Not only does this serve as a hobby, incorporating this unique piece of element into the home takes the entire look up a notch.
“I also have a meditation room as it gives me a sense of tranquility when I’m in there,” Mr Teo said. “I don’t meditate as often as I should, but I do plan to do it every day.”
The room, decorated with two oriental art pieces, Rosewood furniture and a Persian-styled rug, is a simple yet statement room in the home to bring peace and calm into the Teo family’s lives.
Finding the Right Designer(s)
“I couldn’t have asked for more!” Mr Teo exclaimed. “I engaged Ivan at a later stage as I was working with an architect at first. Once Ivan came in, I gave a broad guideline on what I wanted and left him to do what he was hired to do – design.”

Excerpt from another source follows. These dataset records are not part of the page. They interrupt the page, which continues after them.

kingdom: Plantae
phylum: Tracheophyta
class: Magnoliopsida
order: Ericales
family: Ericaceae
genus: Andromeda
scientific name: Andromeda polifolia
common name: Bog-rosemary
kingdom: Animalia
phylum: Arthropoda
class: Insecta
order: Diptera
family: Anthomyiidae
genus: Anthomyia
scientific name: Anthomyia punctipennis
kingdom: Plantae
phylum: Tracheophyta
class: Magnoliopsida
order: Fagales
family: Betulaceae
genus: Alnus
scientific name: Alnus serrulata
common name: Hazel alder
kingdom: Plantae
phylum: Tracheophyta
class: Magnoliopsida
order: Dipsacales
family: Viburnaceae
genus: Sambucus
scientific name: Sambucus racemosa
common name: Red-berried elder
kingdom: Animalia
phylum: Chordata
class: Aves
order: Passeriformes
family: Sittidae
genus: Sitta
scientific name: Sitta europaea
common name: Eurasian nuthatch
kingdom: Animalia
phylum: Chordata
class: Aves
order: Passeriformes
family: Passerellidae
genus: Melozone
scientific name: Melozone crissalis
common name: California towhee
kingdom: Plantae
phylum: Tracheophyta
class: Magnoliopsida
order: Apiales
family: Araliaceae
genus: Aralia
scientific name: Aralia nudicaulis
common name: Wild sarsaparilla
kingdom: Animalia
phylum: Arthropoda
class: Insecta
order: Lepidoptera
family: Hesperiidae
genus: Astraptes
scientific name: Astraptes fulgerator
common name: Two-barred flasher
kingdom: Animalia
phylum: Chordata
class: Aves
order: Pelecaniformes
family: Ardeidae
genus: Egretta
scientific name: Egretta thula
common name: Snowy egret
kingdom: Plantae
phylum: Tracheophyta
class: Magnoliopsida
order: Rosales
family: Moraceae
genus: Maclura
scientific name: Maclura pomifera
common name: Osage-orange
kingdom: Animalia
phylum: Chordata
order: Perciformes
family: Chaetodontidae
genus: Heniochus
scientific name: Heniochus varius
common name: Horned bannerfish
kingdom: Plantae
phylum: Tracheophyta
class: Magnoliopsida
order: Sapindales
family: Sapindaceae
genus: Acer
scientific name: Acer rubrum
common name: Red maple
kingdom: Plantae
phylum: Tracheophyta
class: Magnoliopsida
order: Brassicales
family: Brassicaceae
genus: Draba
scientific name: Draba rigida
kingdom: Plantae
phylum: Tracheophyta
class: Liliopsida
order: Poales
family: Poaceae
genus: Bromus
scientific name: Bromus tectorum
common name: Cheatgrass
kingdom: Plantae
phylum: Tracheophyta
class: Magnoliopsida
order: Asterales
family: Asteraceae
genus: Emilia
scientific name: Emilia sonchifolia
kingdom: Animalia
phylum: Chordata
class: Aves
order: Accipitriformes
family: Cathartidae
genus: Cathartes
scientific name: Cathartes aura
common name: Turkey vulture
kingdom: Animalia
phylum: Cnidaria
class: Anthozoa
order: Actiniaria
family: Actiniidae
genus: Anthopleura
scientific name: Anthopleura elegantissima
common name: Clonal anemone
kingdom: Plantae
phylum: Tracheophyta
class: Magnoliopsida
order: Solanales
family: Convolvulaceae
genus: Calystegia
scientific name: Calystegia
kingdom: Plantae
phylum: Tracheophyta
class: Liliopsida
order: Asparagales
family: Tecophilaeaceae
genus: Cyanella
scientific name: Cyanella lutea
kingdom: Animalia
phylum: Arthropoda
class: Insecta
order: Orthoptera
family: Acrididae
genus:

Due to the house being reconstructed right from the beginning, they had no clue on how the final look was going to be. “We already had the internal layout, so Ivan basically had to design based on the layout alone without seeing a physical house,” he said. “Even though there were some hiccups – which is totally normal in a renovation journey – along the way, both Ivan and Paul were receptive to any feedback and gave very valuable inputs.”
Certain areas of the home have been modernised as well. One such example would be the marble-designed bathroom in the master bedroom that was thought of by Ivan.
This touch of modernity, a concept fully thought of by Ivan, incorporates a touch of luxury and class to an otherwise fully oriental home.
One of Mr Teo’s favourite rooms to spend time in would be the attic which faces Bukit Gombak Hill
A Little Advice
“Advice ah?” Mr Teo laughed. “I would encourage all future homeowners to be open. You can start with nothing, but along the way you will discover what you like or don’t like.”
“Talk to as many friends or designers as possible and have more engagement with everything. It will make your renovation journey easier once you have an open-mind.”